**CHECK YOUR UNDERSTANDING**
A) Judge whether each statement agrees with the patent eligibility analysis, answering yes or no and quoting the exact words of the analysis that settle it. (i) The transmitting element is called a high-level recitation. (ii) The recitation of signal format requires aggregation of the values. (iii) Under Step 2B, the claim contains additional elements sufficient to amount to significantly more than the judicial exception.
B) Carry on the patent eligibility analysis, starting after its final sentence.

======== TEXT ========

In particular, the claim additionally recites the further element of “in accordance with the grouping configuration received from the network entity”. Such limitation amounts to no more than generally linking the use of a judicial exception to a particular technological environment or field of use. As explained by the Supreme Court, a claim directed to a judicial exception cannot be made eligible "simply by having the applicant acquiesce to limiting the reach of the patent for the formula to a particular technological use." (Diamond v. Diehr, 450 U.S. 175, 192 n.14, 209 USPQ 1, 10 n. 14 (1981)). Thus, limitations that amount to merely indicating a field of use or technological environment in which to apply a judicial exception do not amount to significantly more than the exception itself, and cannot integrate a judicial exception into a practical application.
In particular, the claim further recites the additional element of “and transmitting the representative values to the network entity for the first communication round of the federated learning in an analog over the air (OTA) signal on a multiple access channel for OTA aggregation”, which is recited at a high level of generality and amounts to extra-solution activity of transmitting data, i.e., pre-solution activity of gathering data for use in the claimed process (see MPEP 2106.05(g)). The examiner notes that, as written, the recitation of signal format is directed to requiring the transmission of the values be performed in the specified format, not to performing translation of the format or performing aggregation of the values.
Accordingly, at Step 2A, prong two, the additional elements individually or in combination do not integrate the judicial exception into a practical application.
Step 2B – Does the claim recite additional elements that amount to significantly more than the judicial exception?
In accordance with Step 2B, the claim does not include additional elements that are sufficient to amount to significantly more than the judicial exception.

======== SUPPLIED ENTRIES ========

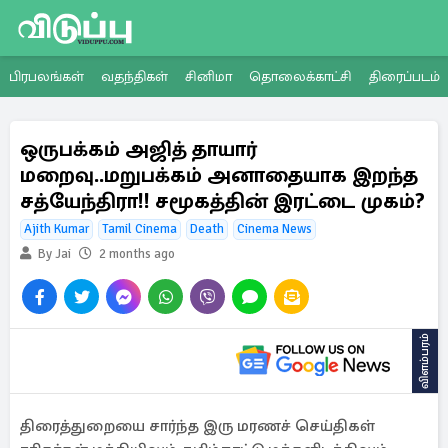
பிரபலங்கள்
வதந்திகள்
சினிமா
தொலைக்காட்சி
திரைப்படம்
ஒருபக்கம் அஜித் தாயார்
மறைவு..மறுபக்கம் அனாதையாக இறந்த
சத்யேந்திரா!! சமூகத்தின் இரட்டை முகம்?
Ajith Kumar
Tamil Cinema
Death
Cinema News
By Jai
2 months ago
விளம்பரம்
திரைத்துறையை சார்ந்த இரு மரணச் செய்திகள்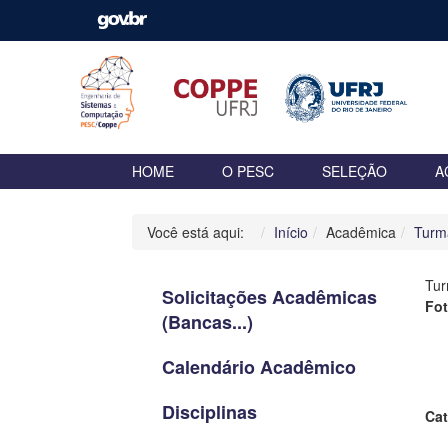
HOME
O PESC
SELEÇÃO
A
Você está aqui:
Início
Acadêmica
Turm
Tu
Solicitações Acadêmicas
Fo
(Bancas...)
Calendário Acadêmico
Disciplinas
Cat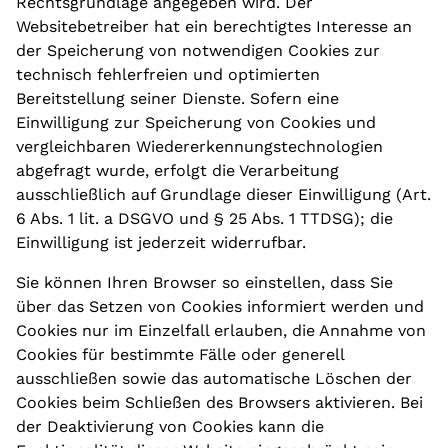
Rechtsgrundlage angegeben wird. Der
Websitebetreiber hat ein berechtigtes Interesse an
der Speicherung von notwendigen Cookies zur
technisch fehlerfreien und optimierten
Bereitstellung seiner Dienste. Sofern eine
Einwilligung zur Speicherung von Cookies und
vergleichbaren Wiedererkennungstechnologien
abgefragt wurde, erfolgt die Verarbeitung
ausschließlich auf Grundlage dieser Einwilligung (Art.
6 Abs. 1 lit. a DSGVO und § 25 Abs. 1 TTDSG); die
Einwilligung ist jederzeit widerrufbar.
Sie können Ihren Browser so einstellen, dass Sie
über das Setzen von Cookies informiert werden und
Cookies nur im Einzelfall erlauben, die Annahme von
Cookies für bestimmte Fälle oder generell
ausschließen sowie das automatische Löschen der
Cookies beim Schließen des Browsers aktivieren. Bei
der Deaktivierung von Cookies kann die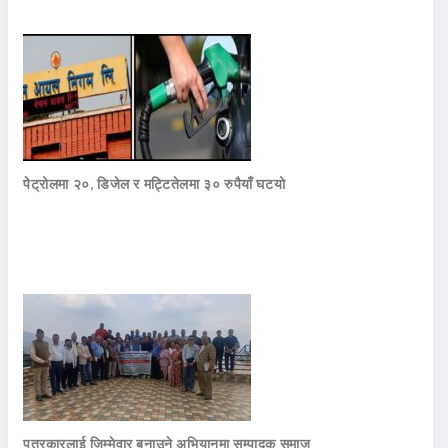
पेट्रोलमा २०, डिजेल र मट्टितेलमा ३० रुपैयाँ घटयो
पत्रकारलाई जिम्मेवार बनाउने अभियानमा सम्पादक समाज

========

**RESPONSES BY ITEM NUMBER**
A)
(i) Yes: "which is recited at a high level of generality"
(ii) No: "not to performing translation of the format or performing aggregation of the values"
(iii) No: "the claim does not include additional elements that are sufficient to amount to significantly more than the judicial exception"

B)
As discussed above, the element of “receiving, from a network entity, a machine learning model for federated learning” is recited at a high level of generality and amounts to extra-solution activity of receiving data, i.e., pre-solution activity of gathering data for use in the claimed process.  The courts have found limitations directed to obtaining information electronically, recited at a high level of generality, to be well-understood, routine, and conventional (see MPEP 2106.05(d)(II), “receiving or transmitting data over a network”, "electronic record keeping," and "storing and retrieving information in memory").
As discussed above, the further element of “receiving, from the network entity, a grouping configuration for grouping a quantity of parameters in each layer of the machine learning model”, is recited at a high level of generality and amounts to extra-solution activity of receiving data, i.e., pre-solution activity of gathering data for use in the claimed process (see MPEP 2106.05(g)). The courts have found limitations directed to obtaining information electronically, recited at a high level of generality, to be well-understood, routine, and conventional (see MPEP 2106.05(d)(II), “receiving or transmitting data over a network”, "electronic record keeping," and "storing and retrieving information in memory").
As discussed above, the further element of “during a first communication round of the federated learning for the machine learning model using a local dataset… for the first communication round of the federated learning in an analog over the air (OTA) signal on a multiple access channel for OTA aggregation” amounts to no more than generally linking the use of a judicial exception to a particular technological environment or field of use as explained above, which is not significantly more than the judicial exception. (See MPEP 2106.05(h)).
As discussed above, the further element of “in accordance with the grouping configuration received from the network entity”. amounts to no more than generally linking the use of a judicial exception to a particular technological environment or field of use as explained above, which is not significantly more than the judicial exception. (See MPEP 2106.05(h)).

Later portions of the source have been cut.